Reduced Fas ligand-expressing splenic CD5+ B lymphocytes in severe collagen-induced arthritis
1 Department of Internal Medicine, Division of Rheumatology, University of Michigan Medical School, 4043 Biomedical Sciences Research Building, Ann Arbor, MI 48109-2200, USA
2 Rheumatic Diseases Core Center, University of Michigan Medical School, 3918 Taubman Medical Center, Ann Arbor, MI 48109-5358, USA
Arthritis Research & Therapy 2009, 11:R128 doi:10.1186/ar2795Published: 25 August 2009
The objective was to study immune regulation in a mouse model of rheumatoid arthritis that exhibits considerable heterogeneity of disease activity.
T-cell receptor transgenic mice, in which nearly all CD4+ T cells recognize a single peptide of type II collagen, were immunized with collagen and observed for development of arthritis for 4 weeks. At 28 days post-immunization, splenocytes were analyzed by flow cytometry and in vitro assays for markers of immune activation and regulation.

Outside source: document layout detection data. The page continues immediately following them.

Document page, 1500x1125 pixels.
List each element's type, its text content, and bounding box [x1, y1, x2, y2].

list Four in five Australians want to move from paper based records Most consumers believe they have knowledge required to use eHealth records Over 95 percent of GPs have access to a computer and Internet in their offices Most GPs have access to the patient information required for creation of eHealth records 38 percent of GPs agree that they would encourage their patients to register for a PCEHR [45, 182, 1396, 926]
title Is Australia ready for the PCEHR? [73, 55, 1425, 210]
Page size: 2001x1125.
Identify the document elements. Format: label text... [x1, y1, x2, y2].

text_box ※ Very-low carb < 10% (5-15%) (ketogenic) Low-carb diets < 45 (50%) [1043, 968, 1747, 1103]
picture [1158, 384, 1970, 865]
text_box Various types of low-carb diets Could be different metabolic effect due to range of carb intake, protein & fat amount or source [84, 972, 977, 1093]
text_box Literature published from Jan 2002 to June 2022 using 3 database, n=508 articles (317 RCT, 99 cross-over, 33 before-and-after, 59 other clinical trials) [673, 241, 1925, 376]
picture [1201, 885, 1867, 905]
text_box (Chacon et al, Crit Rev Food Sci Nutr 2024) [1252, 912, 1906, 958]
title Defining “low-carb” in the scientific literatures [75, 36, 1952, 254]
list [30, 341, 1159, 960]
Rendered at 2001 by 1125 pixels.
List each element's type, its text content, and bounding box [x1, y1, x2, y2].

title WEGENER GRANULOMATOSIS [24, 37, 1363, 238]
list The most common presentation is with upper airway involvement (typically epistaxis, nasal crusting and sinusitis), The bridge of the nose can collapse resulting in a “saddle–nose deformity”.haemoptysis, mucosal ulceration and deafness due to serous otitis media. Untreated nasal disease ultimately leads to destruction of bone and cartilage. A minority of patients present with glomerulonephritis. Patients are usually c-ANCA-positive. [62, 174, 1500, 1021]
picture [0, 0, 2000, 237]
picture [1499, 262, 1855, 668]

Disease severities ranging from 0 to 12 (on a 12-point scale) were observed. Among splenic lymphocyte populations, only the CD5+ B-cell subset displayed a decrease in relative numbers as arthritis severity increased. Splenic CD5+ B cells expressed higher levels of Fas ligand (FasL) than did CD4+ T cells or CD5- B cells in all mice, and antigen-dependent T-cell death correlated with higher levels of CD5+ B cells in cocultures. Ratios of interleukin (IL)-17 to interferon-gamma production were higher in antigen-driven cultures of splenocytes from severely arthritic mice compared to mildly or nonarthritic mice. A correlation was established between the reduced production of IL-17 in antigen-driven T-cell/B-cell cocultures and FasL, but not IL-10. Confirmation of the direct killing effect of B cells on T cells was demonstrated using an antigen-specific T hybridoma cell line.
Reduced numbers of splenic FasL+ CD5+ B cells correlated with increasing arthritis severity and decreased T-cell death in a T-cell receptor transgenic mouse model of collagen-induced arthritis. These 'killer' B cells may provide a novel mechanism for inducing T-cell death as a treatment for arthritis.